In the exhibition, an additional blurring of boundaries occurs around the question of identity, by attempting to check and define the "internal" and "external" identity. It raises the question as to what extent the external reality in general, and more specifically in a consumer society, influences and molds us as city people. In a work from the eighties by the feminist artist Barbara Kruger, there is a sentence: "I buy, therefore I am", which plays on the sentence by Descartes "I think, therefore I am". The exhibits relate in a similar way to the way we cope with the consumer society. A critical standpoint of the exhibition is directed towards the claim that is widespread in the capitalist world, that buying a product is the same as "buying" an identity or belonging to a certain group in society. But the very choice of the center space of the Bayit Benamal to house the exhibition represents a level of self-criticism of our uncontrolled consumerism.
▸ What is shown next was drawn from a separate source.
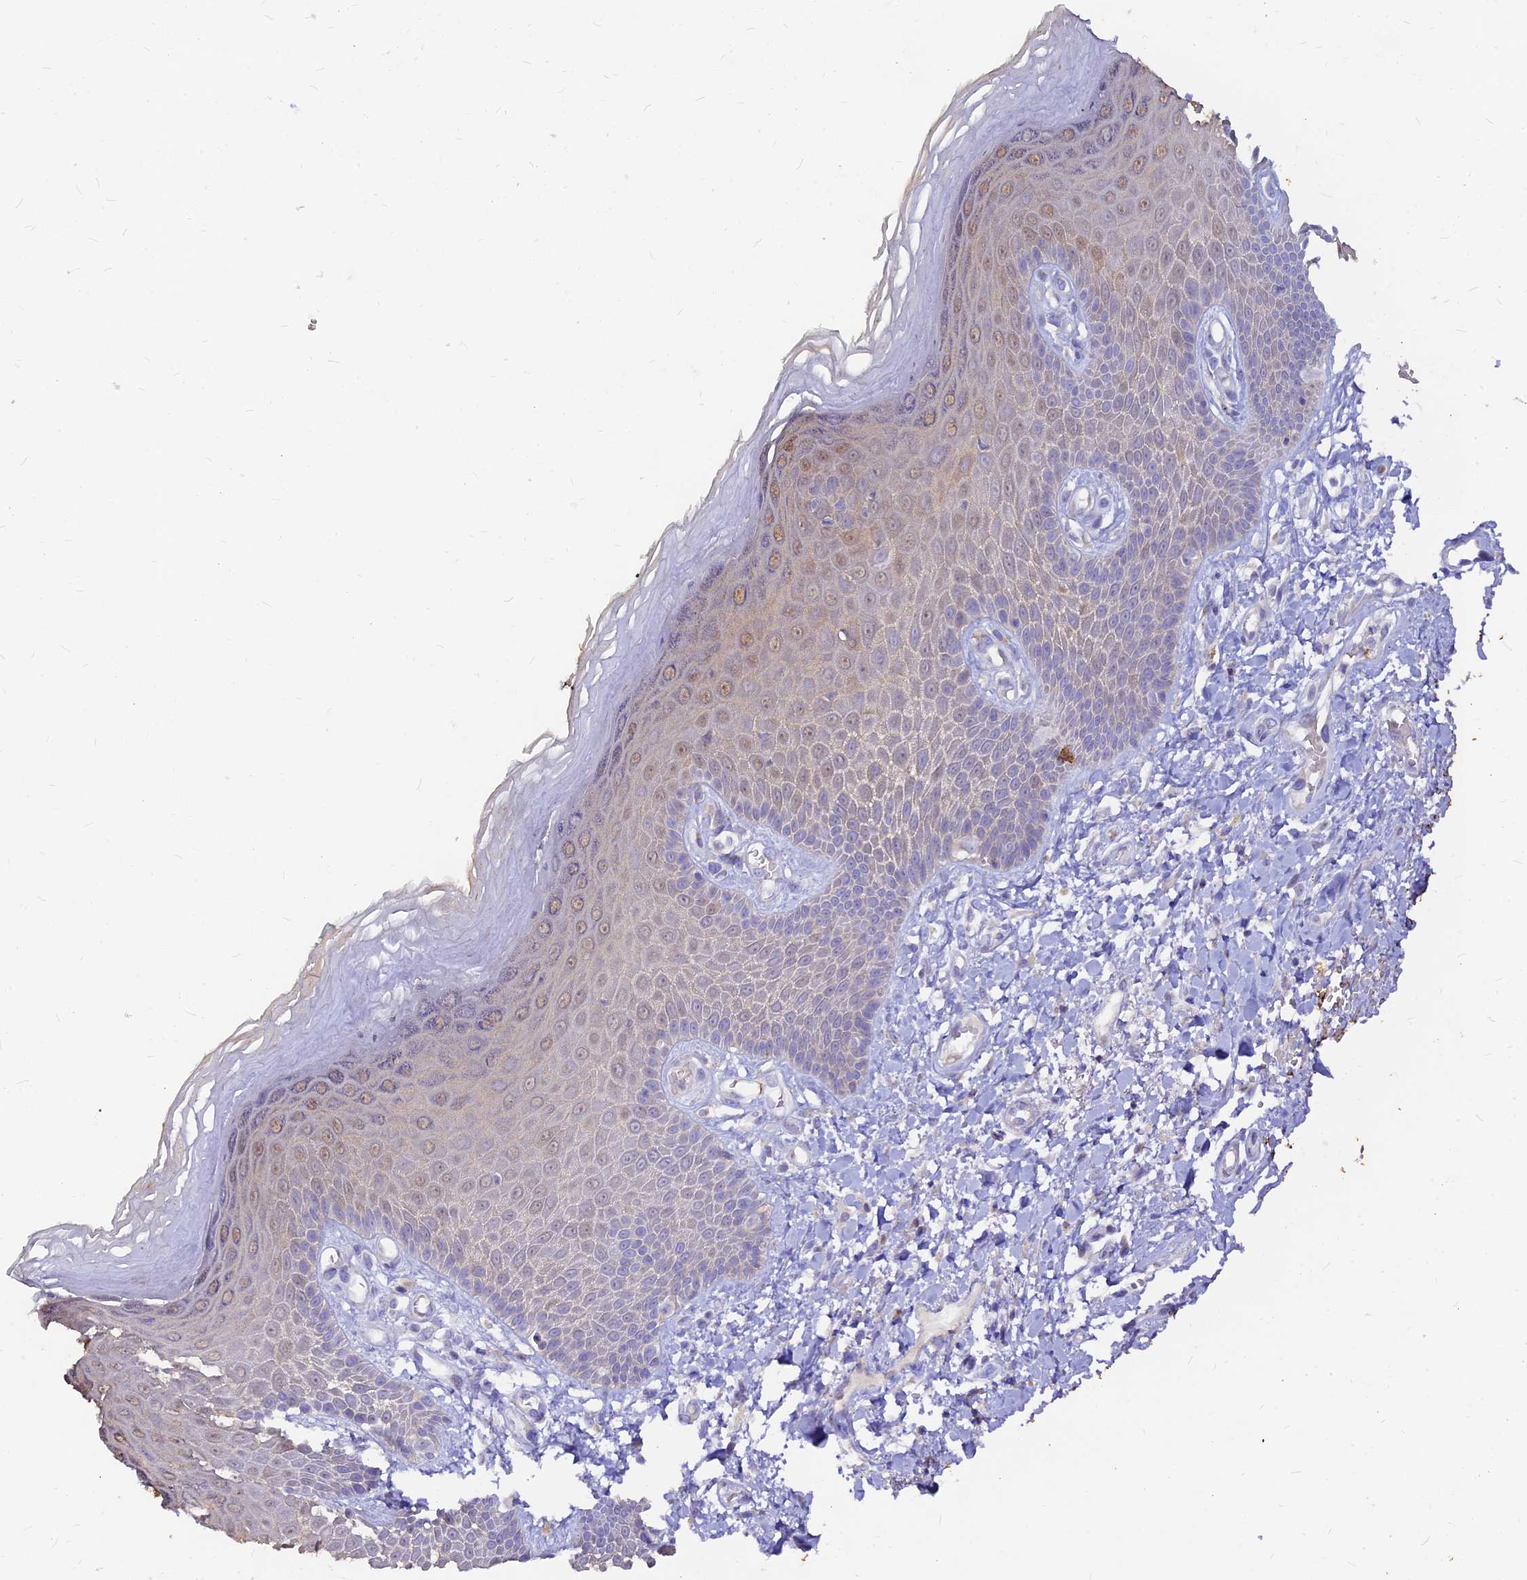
{"staining": {"intensity": "weak", "quantity": "25%-75%", "location": "nuclear"}, "tissue": "skin", "cell_type": "Epidermal cells", "image_type": "normal", "snomed": [{"axis": "morphology", "description": "Normal tissue, NOS"}, {"axis": "topography", "description": "Anal"}], "caption": "DAB (3,3'-diaminobenzidine) immunohistochemical staining of benign human skin demonstrates weak nuclear protein staining in approximately 25%-75% of epidermal cells.", "gene": "DENND2D", "patient": {"sex": "male", "age": 78}}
The third boundary which is exposed and distorted in this exhibition relates to the internal and external aspects of body and gender. Is our body as "a material form" the only thing which can determine the difference between femininity and masculinity? Perhaps the exterior does not always predict the interior. As a result of this thinking, the exhibition has warped the boundaries between man and woman, man and beast, truth and fabrication. In place of these normative definitions, there are many androgynous creatures of exaggerated or distorted sexuality which will challenge observers about the frameworks of their basic thinking vis-à-vis the reality around them and the way it is presented nowadays.